Tips for crossing into Mexico
Things to consider if you plan to visit Mexico with your RV for the first time:
- Check with the border station you will cross through. They will provide you with accurate, up-to-date information. Yes, it can change. But even if the border becomes closed after entering, U.S. passport holders are not restricted from re-entering, as the ill-informed believe.
- Your U.S. passport expiration date must extend at least six months beyond your visitation days.
- You must have proof of vaccination status. And don’t forget the same for Fido or Fifi’s up-to-date rabies.
- Make sure you have up-to-date vehicle(s) registration(s).
- While you already possess U.S. insurance, you will need Mexican vehicle insurance. Do your homework. Don’t take the first quote from associated third-party companies. We queried five and saved just shy of $700 U.S. between both vehicles.

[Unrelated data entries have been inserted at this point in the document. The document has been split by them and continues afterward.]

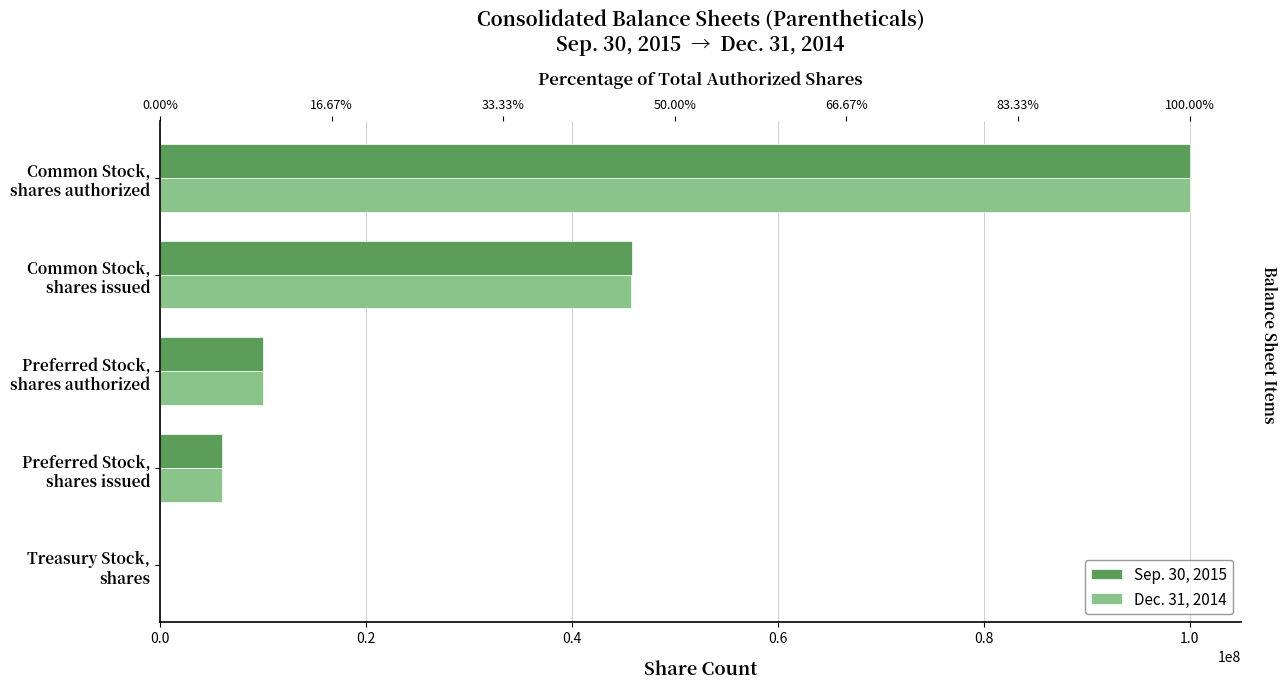

What is the total value across all series at Treasury Stock, shares?

834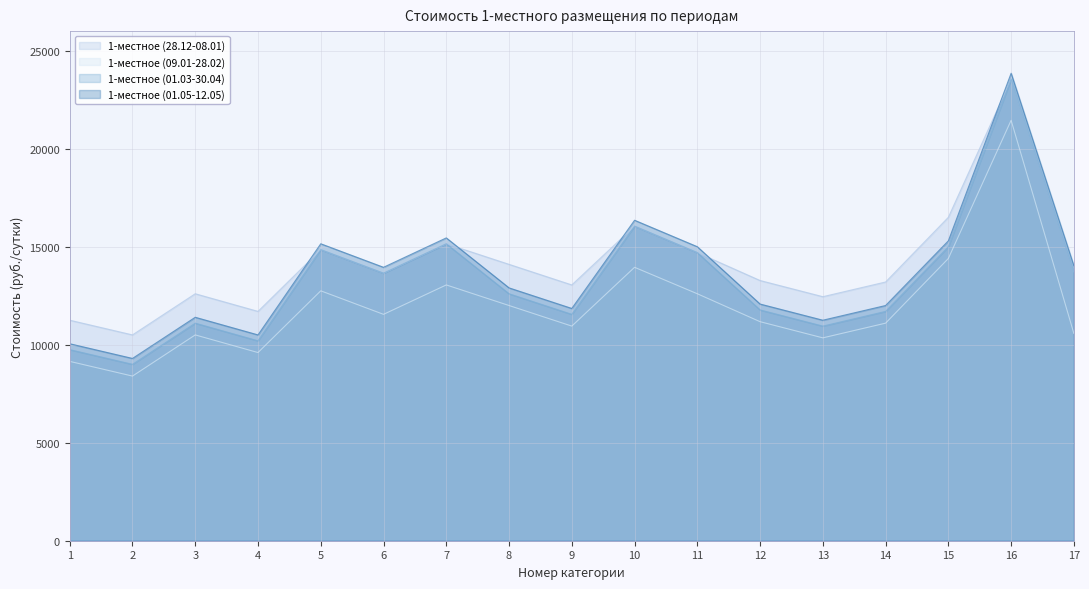

How many values in the 1-местное (09.01-28.02) series are below 11175?

8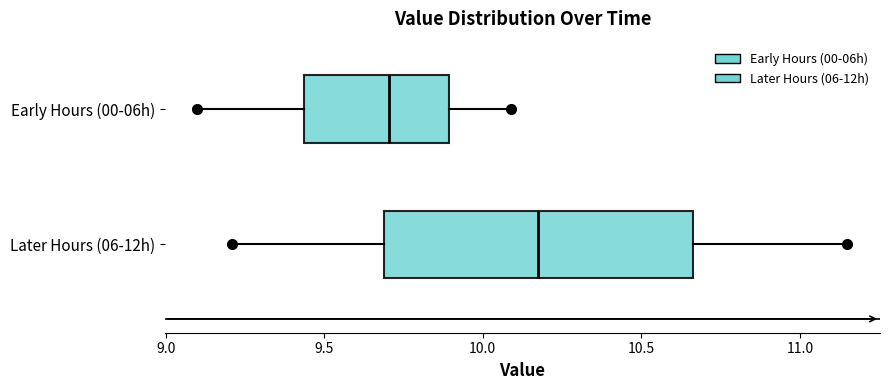

Comparing the boxes themselves (not the whiskers), which one is the widest?

Later Hours (06-12h)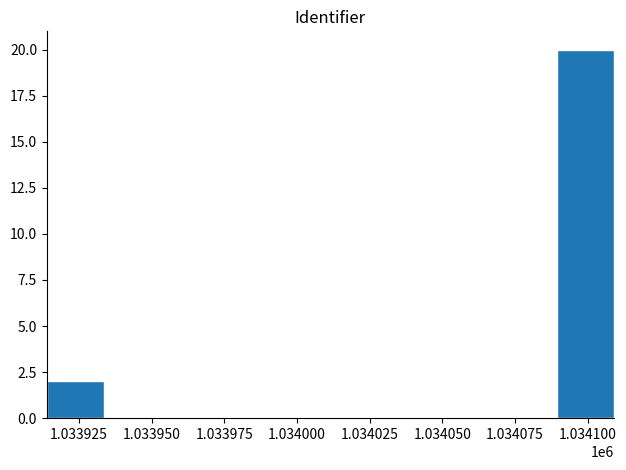

What is the maximum value shown in the chart?

20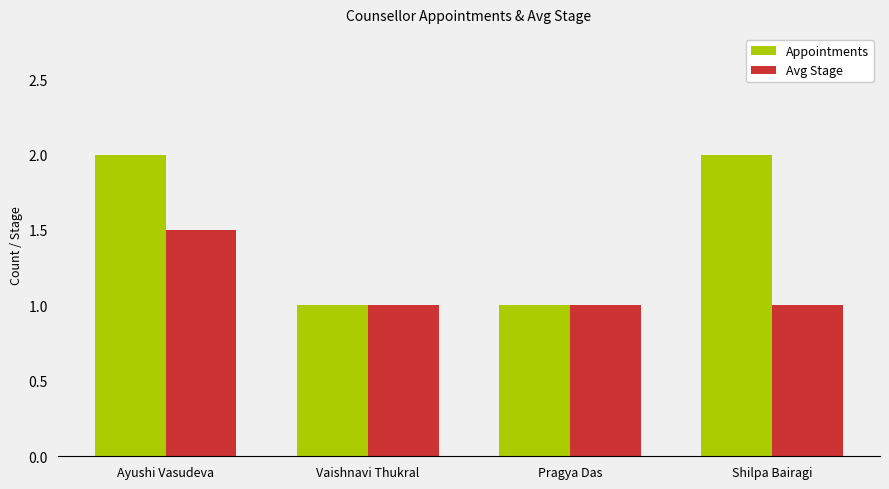

What is the total value across all series at Vaishnavi Thukral?

2.0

- Last, if this is your first time driving in Mexico, be vigilant and reasonably drive the speed limits.
A cultural gem
Puerto Peñasco, Sonora, Mexico, is rich in culture and cuisine – with plenty to do. For folks who like driving off-road vehicles (ORVs), there are miles of sandy dunes to drive along the coastline. The water is warm this time of year with ample swimming and snorkeling area. The cost of food is less than in the U.S., as is the typical fare at local restaurants. And the margaritas are tasty!
An ORVer’s destination
Today, we’re driving out to the finish line of the two-day, Point-to-Point 151-mile desert race which ends across from The Reef RV Park along the coastline. Sponsored by SADR Racing, it must be popular among enthusiasts since more than one-third of the park’s residents are toy haulers with trailered ATVs, buggies, motocross bikes and ORVs from Arizona, California and Texas.
Meeting wonderful people
The topography of Rocky Point is an ORVer’s dream, with plenty of wide-open trail areas to explore. You won’t be disappointed in this destination, the surroundings, cuisine, or culture. What ended a fun day of desert exploring was meeting a lovely couple from near Tucson, Arizona, one of whom placed second in the motocross category. Celebrating with his family in a local restaurant, Angel and Kelsey Perez chatted with us for several minutes, confiding that last year he blew an engine and was unable to finish.
There are a few places where you can park on the beach within 100 feet of the water, enjoy the culture, meet wonderful people and enjoy the weather. Viva la Mexico!